Лестница вела к маленькой двери; от ее ручки к крючку на стене тянулся жгут.
Здесь, на террасе, ты попадал в другой мир. Отсюда было видно почти всю столицу Пьемонта. Справа громоздились безликие здания больницы, и в освещенных мягким светом окнах время от времени мелькала голова какого-нибудь больного, устало покачивающегося из стороны в сторону, как механизм, который заело. Слева беспокойно мерцали огни Турина, тени и блики накладывались друг на друга в сумбурном коллаже. Только силуэт здания Моле Антонеллиана и суровой короны далеких альпийских вершин сохранял четкие линии в этом хаосе.

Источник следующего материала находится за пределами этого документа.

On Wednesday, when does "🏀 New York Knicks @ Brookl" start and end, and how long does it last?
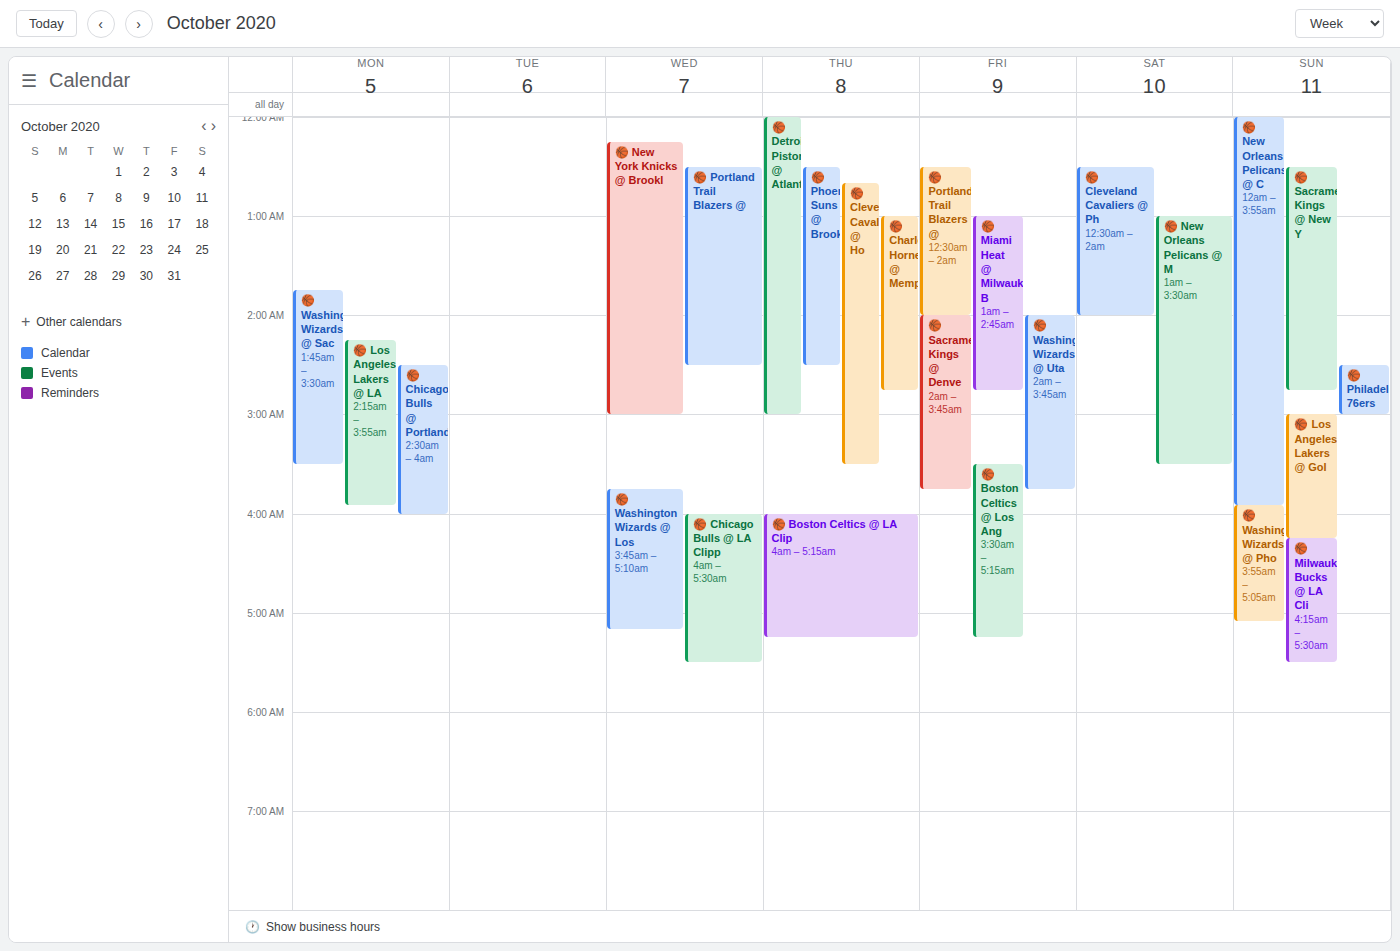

С тех пор как Эмму положили в больницу, я поднимался на террасу каждый вечер. Торопливо, жадными затяжками, выкуривал сигарету до самого фильтра и возвращался обратно – боялся, что Эмма проснется одна в полумраке палаты 67 и испугается, не понимая, где она. Хотя врачи сказали, что сознание к ней уже не вернется.
На этой террасе ужас, который здесь, в больнице, испытывал каждый, немного отступал. Она стала местом успокоения в море болезни, горя, слез и запаха дезинфекции.

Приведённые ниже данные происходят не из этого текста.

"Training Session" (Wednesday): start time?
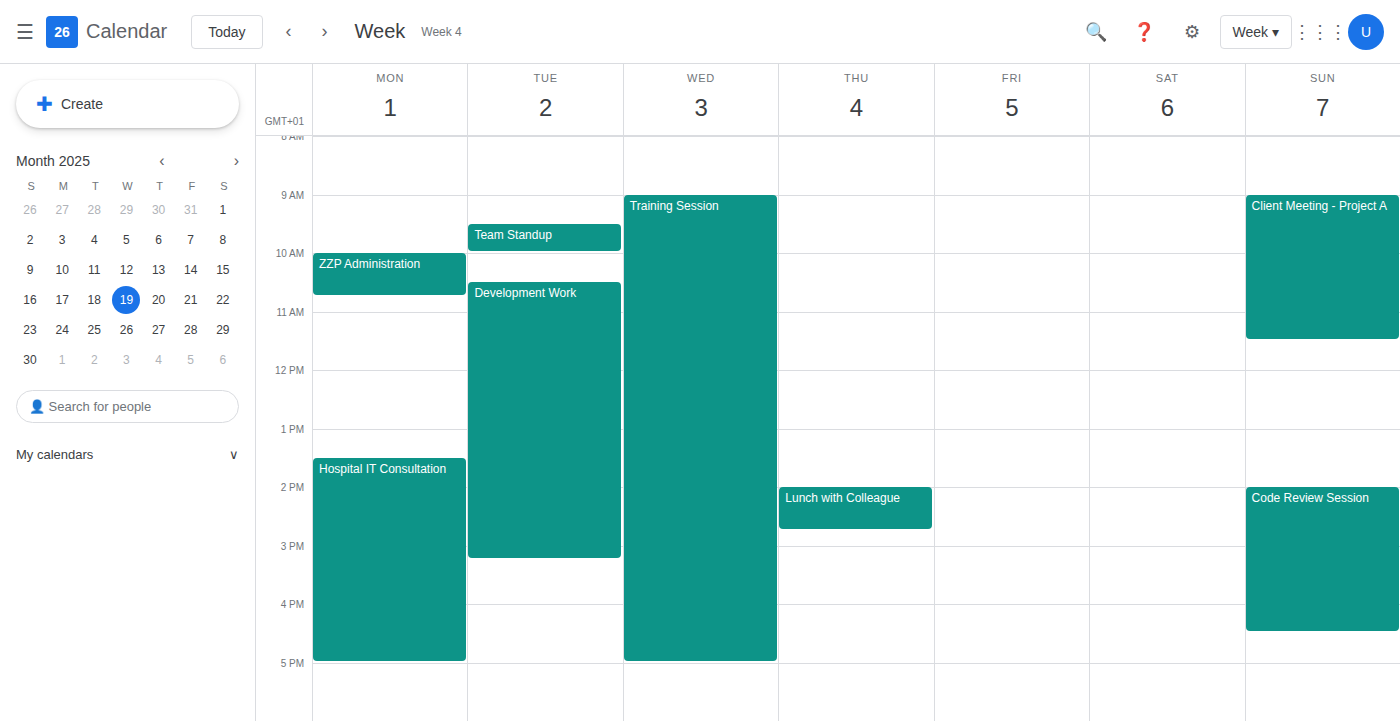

Иногда я перекидывался парой слов с медсестрами или родственниками других больных. Буквально несколькими фразами, например: «Что поделаешь, так бывает, мы тут бессильны», а я думал: «Что значит “так бывает”, черт подери?! Не должен человек умирать от гребаного рака, когда у него впереди целая жизнь!»